* [Extracted information]:

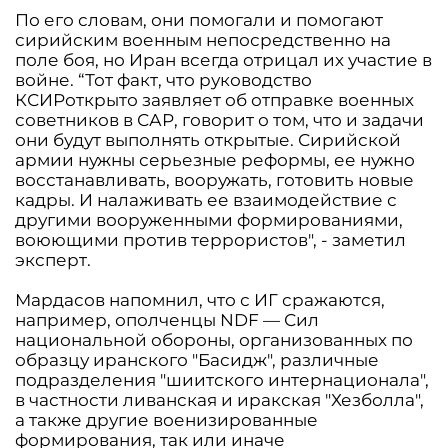
По его словам, они помогали и помогают
сирийским военным непосредственно на
поле боя, но Иран всегда отрицал их участие в
войне. “Тот факт, что руководство
КСИРоткрыто заявляет об отправке военных
советников в САР, говорит о том, что и задачи
они будут выполнять открытые. Сирийской
армии нужны серьезные реформы, ее нужно
восстанавливать, вооружать, готовить новые
кадры. И налаживать ее взаимодействие с
другими вооруженными формированиями,
воюющими против террористов", - заметил
эксперт.
Мардасов напомнил, что с ИГ сражаются,
например, ополченцы NDF — Сил
национальной обороны, организованных по
образцу иранского "Басидж", различные
подразделения "шиитского интернационала",
в частности ливанская и иракская "Хезболла",
а также другие военизированные
формирования, так или иначе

* [Task]:
Leaving each image aside, repeat the listing above exactly.

* [Result]:
По его словам, они помогали и помогают
сирийским военным непосредственно на
поле боя, но Иран всегда отрицал их участие в
войне. “Тот факт, что руководство
КСИРоткрыто заявляет об отправке военных
советников в САР, говорит о том, что и задачи
они будут выполнять открытые. Сирийской
армии нужны серьезные реформы, ее нужно
восстанавливать, вооружать, готовить новые
кадры. И налаживать ее взаимодействие с
другими вооруженными формированиями,
воюющими против террористов", - заметил
эксперт.
Мардасов напомнил, что с ИГ сражаются,
например, ополченцы NDF — Сил
национальной обороны, организованных по
образцу иранского "Басидж", различные
подразделения "шиитского интернационала",
в частности ливанская и иракская "Хезболла",
а также другие военизированные
формирования, так или иначе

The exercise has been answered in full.